SUPPLIED DATA
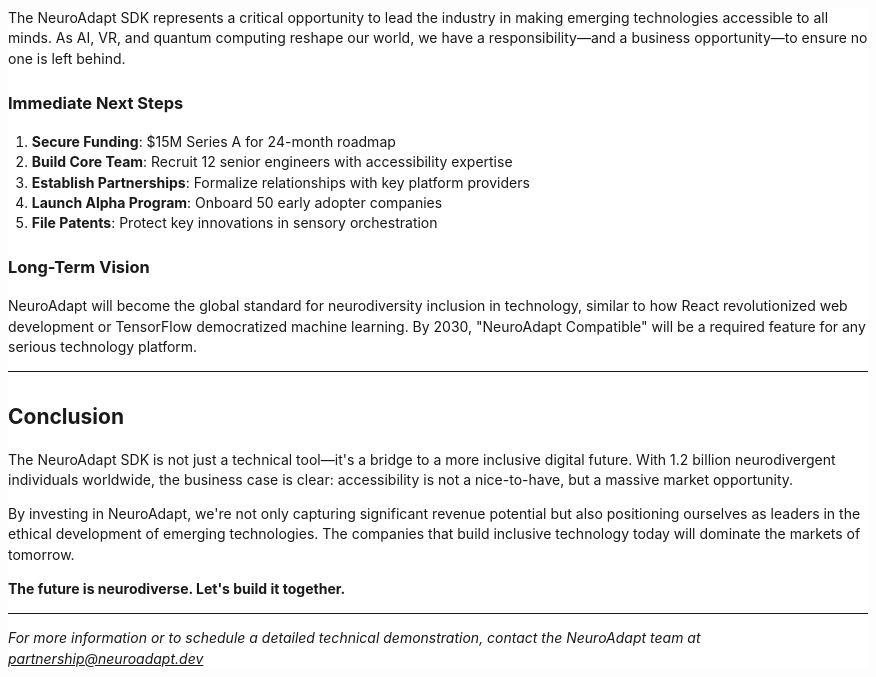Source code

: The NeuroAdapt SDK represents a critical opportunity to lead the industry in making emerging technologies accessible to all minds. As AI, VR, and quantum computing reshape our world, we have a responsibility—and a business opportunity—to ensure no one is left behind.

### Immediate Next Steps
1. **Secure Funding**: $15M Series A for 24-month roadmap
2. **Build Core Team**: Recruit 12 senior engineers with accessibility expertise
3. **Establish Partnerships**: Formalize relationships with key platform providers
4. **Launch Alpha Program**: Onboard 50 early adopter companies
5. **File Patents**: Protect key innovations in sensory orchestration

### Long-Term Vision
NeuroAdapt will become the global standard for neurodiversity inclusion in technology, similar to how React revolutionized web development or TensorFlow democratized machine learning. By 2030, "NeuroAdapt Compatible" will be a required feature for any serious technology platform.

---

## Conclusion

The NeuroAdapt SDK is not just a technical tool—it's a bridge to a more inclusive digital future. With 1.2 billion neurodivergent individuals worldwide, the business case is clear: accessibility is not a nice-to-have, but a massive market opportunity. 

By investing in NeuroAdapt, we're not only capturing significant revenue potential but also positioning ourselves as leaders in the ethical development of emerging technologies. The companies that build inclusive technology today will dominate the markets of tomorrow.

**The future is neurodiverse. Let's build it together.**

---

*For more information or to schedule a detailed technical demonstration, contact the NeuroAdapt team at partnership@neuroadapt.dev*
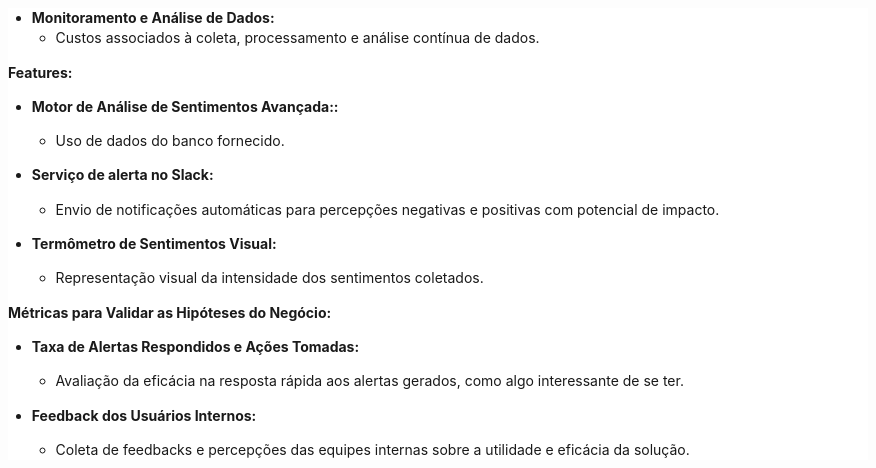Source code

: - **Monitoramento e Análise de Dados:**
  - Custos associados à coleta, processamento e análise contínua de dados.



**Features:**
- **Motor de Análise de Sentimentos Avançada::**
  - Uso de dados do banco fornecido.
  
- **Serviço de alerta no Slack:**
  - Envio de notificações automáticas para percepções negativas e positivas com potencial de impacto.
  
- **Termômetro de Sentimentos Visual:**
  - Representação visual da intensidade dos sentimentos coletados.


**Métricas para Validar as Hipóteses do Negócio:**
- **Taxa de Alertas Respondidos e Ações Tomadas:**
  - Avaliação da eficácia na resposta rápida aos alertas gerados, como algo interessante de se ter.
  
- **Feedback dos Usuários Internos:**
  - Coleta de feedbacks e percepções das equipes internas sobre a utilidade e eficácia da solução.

AIM OF THE EXERCISE
Here the job is to print all the data exactly, skipping any image.

SOLUTION TO THE EXERCISE
Source code

: The NeuroAdapt SDK represents a critical opportunity to lead the industry in making emerging technologies accessible to all minds. As AI, VR, and quantum computing reshape our world, we have a responsibility—and a business opportunity—to ensure no one is left behind.

### Immediate Next Steps
1. **Secure Funding**: $15M Series A for 24-month roadmap
2. **Build Core Team**: Recruit 12 senior engineers with accessibility expertise
3. **Establish Partnerships**: Formalize relationships with key platform providers
4. **Launch Alpha Program**: Onboard 50 early adopter companies
5. **File Patents**: Protect key innovations in sensory orchestration

### Long-Term Vision
NeuroAdapt will become the global standard for neurodiversity inclusion in technology, similar to how React revolutionized web development or TensorFlow democratized machine learning. By 2030, "NeuroAdapt Compatible" will be a required feature for any serious technology platform.

---

## Conclusion

The NeuroAdapt SDK is not just a technical tool—it's a bridge to a more inclusive digital future. With 1.2 billion neurodivergent individuals worldwide, the business case is clear: accessibility is not a nice-to-have, but a massive market opportunity. 

By investing in NeuroAdapt, we're not only capturing significant revenue potential but also positioning ourselves as leaders in the ethical development of emerging technologies. The companies that build inclusive technology today will dominate the markets of tomorrow.

**The future is neurodiverse. Let's build it together.**

---

*For more information or to schedule a detailed technical demonstration, contact the NeuroAdapt team at partnership@neuroadapt.dev*
Source code

: - **Monitoramento e Análise de Dados:**
  - Custos associados à coleta, processamento e análise contínua de dados.



**Features:**
- **Motor de Análise de Sentimentos Avançada::**
  - Uso de dados do banco fornecido.
  
- **Serviço de alerta no Slack:**
  - Envio de notificações automáticas para percepções negativas e positivas com potencial de impacto.
  
- **Termômetro de Sentimentos Visual:**
  - Representação visual da intensidade dos sentimentos coletados.


**Métricas para Validar as Hipóteses do Negócio:**
- **Taxa de Alertas Respondidos e Ações Tomadas:**
  - Avaliação da eficácia na resposta rápida aos alertas gerados, como algo interessante de se ter.
  
- **Feedback dos Usuários Internos:**
  - Coleta de feedbacks e percepções das equipes internas sobre a utilidade e eficácia da solução.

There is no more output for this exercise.